Déjà, pour satisfaire à leur rage secrète,
Les murs trop lentement tombent sous le marteau,
Trop lentement s’abat l’homicide couteau.
Pour des forfaits plus prompts, la mèche est allumée,
Le canon part, répond à la mine enflammée,
La mort et la ruine à la fois ont frappé !
Leur espoir cette fois n’a pas été trompé ;
Sous les débris fumants de la ville qui croule,
Le sang en longs ruisseaux de toutes parts s’écoule,
Et le génie altier de l’antique Albion
Debout sur le détroit, l’œil fixé sur Lyon,
Se repaissant des maux où la France est en proie,
Trois fois trouble les airs par un long cri de joie !
Il n’est pas temps encore ! En vain tu t’es flatté
Qu’un peuple malheureux, proscrit, persécuté,
Disperserait au loin son errante industrie ;
Il faut à ses travaux le ciel de la patrie.

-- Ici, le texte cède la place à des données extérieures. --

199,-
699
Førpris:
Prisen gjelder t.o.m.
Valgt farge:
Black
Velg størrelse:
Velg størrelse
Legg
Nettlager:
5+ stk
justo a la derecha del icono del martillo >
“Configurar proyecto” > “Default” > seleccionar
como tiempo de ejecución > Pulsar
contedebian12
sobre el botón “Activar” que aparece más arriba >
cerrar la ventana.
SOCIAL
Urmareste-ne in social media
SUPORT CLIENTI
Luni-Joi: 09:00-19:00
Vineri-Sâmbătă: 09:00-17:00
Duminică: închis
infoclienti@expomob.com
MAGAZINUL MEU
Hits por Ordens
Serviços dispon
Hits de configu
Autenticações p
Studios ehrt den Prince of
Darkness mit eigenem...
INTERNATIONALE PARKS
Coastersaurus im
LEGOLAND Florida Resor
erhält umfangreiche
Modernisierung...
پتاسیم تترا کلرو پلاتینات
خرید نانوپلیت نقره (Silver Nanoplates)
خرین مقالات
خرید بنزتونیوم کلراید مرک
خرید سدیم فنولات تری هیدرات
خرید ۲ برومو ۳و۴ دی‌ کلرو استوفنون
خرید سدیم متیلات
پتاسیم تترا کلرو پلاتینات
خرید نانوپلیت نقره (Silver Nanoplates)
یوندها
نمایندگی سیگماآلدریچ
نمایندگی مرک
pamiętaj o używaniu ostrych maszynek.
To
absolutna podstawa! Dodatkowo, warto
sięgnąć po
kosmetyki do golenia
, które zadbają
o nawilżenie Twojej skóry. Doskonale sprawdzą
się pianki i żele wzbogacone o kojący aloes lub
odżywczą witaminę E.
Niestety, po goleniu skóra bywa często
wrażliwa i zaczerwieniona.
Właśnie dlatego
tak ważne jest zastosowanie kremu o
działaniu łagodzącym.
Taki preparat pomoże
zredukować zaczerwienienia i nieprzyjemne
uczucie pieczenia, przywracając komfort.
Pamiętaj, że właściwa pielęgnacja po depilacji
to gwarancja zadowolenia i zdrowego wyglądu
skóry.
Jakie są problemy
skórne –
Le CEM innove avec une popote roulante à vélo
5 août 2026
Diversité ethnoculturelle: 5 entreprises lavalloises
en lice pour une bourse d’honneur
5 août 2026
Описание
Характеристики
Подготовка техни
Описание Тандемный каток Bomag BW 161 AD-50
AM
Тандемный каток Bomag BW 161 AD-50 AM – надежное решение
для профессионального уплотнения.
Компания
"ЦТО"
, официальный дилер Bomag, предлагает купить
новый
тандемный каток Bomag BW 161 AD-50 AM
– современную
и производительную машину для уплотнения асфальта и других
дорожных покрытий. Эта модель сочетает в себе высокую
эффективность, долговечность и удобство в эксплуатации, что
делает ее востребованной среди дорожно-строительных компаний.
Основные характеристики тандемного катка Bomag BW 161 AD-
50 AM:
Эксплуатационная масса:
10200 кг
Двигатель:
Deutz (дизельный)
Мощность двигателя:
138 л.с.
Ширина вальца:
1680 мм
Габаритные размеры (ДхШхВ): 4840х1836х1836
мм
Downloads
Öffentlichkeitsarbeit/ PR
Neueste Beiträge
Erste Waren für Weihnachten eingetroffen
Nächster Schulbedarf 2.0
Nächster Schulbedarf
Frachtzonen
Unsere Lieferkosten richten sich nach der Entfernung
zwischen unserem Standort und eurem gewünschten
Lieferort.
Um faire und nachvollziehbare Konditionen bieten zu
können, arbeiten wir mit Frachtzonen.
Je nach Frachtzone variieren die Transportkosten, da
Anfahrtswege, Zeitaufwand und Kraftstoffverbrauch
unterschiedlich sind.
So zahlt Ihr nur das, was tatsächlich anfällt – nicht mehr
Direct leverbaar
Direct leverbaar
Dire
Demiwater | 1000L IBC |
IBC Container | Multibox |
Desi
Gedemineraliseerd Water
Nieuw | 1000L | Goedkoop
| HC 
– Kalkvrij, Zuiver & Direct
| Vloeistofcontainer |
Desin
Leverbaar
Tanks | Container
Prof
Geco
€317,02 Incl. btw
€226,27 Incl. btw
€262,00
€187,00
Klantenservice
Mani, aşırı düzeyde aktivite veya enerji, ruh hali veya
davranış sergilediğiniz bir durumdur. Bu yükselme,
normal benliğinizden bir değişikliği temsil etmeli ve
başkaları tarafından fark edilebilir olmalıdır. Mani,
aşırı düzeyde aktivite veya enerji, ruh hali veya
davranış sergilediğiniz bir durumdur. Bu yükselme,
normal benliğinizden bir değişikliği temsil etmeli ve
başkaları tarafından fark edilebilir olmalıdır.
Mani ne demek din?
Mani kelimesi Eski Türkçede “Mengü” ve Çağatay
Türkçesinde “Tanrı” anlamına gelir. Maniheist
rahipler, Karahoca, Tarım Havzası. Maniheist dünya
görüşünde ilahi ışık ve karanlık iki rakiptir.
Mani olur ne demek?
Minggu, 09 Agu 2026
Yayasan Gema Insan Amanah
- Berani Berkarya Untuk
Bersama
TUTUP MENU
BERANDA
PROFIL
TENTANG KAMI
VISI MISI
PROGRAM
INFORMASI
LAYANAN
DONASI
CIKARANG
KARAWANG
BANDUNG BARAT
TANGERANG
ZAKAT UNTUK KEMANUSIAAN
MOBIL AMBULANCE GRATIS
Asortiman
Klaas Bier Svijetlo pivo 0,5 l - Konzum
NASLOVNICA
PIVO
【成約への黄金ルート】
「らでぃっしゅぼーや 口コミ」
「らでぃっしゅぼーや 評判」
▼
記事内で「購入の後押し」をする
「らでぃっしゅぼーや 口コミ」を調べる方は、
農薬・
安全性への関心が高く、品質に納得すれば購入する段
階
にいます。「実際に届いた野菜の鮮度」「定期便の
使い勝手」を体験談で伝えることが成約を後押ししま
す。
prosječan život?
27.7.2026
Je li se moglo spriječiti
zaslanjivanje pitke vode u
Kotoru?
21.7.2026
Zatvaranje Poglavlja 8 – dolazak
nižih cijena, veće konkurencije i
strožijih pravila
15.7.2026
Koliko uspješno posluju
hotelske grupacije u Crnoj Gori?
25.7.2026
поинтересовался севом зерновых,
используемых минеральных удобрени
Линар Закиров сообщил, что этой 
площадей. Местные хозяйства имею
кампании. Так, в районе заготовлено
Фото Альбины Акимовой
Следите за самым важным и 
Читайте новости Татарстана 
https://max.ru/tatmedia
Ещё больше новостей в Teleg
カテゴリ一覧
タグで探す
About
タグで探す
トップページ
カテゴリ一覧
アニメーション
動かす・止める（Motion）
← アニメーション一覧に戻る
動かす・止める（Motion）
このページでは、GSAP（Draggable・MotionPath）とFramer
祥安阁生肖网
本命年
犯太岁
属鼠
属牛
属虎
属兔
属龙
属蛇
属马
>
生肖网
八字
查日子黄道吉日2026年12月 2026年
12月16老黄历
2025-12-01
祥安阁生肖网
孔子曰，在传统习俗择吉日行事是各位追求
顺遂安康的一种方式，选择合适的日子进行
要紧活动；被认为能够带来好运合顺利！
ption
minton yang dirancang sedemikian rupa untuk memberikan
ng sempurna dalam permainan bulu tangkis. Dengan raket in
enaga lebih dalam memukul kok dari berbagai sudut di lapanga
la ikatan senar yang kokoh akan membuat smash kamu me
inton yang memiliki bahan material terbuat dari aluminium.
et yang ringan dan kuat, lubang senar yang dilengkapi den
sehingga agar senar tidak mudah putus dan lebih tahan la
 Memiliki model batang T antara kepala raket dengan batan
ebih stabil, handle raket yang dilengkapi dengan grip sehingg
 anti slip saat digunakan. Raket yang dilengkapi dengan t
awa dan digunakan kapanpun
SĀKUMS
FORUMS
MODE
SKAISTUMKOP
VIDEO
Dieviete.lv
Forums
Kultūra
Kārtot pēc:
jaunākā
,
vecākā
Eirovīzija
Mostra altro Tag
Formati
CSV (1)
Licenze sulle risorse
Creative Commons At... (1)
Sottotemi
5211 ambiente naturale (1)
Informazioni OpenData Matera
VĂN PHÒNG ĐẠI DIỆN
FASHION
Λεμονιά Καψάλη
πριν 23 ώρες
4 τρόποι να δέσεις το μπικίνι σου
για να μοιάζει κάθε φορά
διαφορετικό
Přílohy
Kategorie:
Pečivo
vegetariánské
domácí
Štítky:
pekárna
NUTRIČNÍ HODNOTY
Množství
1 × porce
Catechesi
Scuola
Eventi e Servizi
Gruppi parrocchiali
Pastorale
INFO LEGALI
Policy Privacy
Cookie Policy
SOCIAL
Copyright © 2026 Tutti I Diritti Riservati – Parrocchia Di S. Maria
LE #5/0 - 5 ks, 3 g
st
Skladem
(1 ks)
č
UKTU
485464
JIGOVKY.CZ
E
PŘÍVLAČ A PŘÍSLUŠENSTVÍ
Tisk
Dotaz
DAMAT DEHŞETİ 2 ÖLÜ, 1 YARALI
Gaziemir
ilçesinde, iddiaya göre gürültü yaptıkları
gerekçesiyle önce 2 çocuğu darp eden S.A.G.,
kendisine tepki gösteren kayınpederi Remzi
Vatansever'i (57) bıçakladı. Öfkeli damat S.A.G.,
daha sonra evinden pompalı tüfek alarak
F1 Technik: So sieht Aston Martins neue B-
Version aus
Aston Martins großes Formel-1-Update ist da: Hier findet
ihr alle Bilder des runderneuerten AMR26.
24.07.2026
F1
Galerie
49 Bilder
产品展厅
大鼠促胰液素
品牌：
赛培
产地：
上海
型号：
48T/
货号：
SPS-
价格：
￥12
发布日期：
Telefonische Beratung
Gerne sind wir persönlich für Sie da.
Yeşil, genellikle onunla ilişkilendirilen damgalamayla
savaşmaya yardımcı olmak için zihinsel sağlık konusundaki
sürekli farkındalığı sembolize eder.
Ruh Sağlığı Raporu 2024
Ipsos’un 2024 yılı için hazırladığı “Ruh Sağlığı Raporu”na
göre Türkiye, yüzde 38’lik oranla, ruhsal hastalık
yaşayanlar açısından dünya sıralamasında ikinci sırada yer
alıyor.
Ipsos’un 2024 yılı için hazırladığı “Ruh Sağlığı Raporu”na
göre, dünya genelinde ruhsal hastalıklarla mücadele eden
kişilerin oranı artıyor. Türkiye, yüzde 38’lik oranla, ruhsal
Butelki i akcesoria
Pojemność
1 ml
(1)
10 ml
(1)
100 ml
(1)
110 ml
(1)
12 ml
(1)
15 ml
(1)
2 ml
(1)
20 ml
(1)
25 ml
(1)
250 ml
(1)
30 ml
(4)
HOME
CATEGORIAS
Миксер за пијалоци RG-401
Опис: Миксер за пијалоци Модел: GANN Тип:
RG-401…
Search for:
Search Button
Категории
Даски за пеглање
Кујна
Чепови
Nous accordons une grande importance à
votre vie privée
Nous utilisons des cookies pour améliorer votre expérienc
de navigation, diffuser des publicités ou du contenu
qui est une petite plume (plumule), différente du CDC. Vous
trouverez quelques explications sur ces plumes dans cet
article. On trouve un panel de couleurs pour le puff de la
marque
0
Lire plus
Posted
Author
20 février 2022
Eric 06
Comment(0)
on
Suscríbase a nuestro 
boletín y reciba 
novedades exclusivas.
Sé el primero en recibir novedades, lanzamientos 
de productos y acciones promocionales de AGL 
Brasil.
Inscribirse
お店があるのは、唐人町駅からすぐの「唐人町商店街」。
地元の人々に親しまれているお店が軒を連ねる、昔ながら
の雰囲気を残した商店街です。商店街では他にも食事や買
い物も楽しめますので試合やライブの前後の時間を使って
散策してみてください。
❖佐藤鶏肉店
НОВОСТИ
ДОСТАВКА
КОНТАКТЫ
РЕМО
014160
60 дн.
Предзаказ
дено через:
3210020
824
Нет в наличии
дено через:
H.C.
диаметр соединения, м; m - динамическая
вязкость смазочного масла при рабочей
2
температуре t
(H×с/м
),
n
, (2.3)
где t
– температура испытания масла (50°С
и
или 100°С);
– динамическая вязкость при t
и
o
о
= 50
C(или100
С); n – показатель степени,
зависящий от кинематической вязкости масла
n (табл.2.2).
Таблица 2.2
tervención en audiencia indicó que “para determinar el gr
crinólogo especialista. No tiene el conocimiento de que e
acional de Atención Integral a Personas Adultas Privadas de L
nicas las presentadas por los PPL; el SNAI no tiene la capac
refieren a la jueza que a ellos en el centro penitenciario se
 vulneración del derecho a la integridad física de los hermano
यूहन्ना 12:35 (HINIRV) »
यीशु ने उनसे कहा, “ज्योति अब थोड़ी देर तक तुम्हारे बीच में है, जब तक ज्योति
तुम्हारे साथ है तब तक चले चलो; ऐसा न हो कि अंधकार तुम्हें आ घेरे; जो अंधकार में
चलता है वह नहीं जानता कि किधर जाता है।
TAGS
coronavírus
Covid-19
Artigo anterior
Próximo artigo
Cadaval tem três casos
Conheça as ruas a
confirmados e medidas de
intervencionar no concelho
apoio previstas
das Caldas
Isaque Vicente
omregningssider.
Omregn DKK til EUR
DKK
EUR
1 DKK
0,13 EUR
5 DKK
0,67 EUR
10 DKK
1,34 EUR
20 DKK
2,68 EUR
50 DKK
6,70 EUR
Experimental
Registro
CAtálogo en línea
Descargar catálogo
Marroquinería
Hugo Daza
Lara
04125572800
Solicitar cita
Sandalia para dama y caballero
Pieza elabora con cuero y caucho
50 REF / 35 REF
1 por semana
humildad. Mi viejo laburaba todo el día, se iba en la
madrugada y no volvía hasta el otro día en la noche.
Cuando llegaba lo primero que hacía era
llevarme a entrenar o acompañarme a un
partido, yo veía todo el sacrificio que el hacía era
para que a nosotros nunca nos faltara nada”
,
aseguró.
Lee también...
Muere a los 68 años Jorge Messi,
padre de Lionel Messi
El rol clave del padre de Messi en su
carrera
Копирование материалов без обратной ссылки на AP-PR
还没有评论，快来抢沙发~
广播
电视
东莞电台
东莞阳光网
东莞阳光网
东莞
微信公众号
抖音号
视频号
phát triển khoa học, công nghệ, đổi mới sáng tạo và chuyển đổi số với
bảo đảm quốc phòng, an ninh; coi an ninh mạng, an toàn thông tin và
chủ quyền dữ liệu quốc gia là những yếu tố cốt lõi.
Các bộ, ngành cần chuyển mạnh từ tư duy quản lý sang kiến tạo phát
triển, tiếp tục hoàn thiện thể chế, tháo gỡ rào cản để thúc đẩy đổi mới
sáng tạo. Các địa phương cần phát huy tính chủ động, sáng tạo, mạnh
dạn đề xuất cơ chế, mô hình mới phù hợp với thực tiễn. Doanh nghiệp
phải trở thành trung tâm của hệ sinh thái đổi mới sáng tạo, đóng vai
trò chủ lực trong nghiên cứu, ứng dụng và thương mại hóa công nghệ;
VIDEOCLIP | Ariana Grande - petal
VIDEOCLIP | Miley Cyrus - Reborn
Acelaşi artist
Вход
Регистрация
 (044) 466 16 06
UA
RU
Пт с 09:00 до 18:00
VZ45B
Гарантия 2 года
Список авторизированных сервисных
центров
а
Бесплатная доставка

Fleuves, champs paternels, beaux vallons du Mont-d’Or,
Loin de vous, pour vous seuls, il garde ce trésor ;
Et le premier soleil, après de longs orages,
Reverra ses métiers enrichir vos rivages.
Tel, au penchant des monts, si d’un essaim mouvant
Le toit mal assuré cède à l’effort du vent,
Arrachée à l’abri de la ruche native,
Vous voyez l’habitante effarouchée, oisive,
D’une aile vagabonde errer dans la forêt,
Et de ses doux travaux oublier le secret ;
Mais qu’un bras vigilant relève son asile,
Soudain le peuple ailé reprend sa loi tranquille.
Portant de fleurs en fleurs un fructueux essor,
Dans la cire odorante il épanche à flots d’or
Un butin embaumé, pareil à l’ambroisie
Qu’inventa pour ses dieux l’antique Poésie.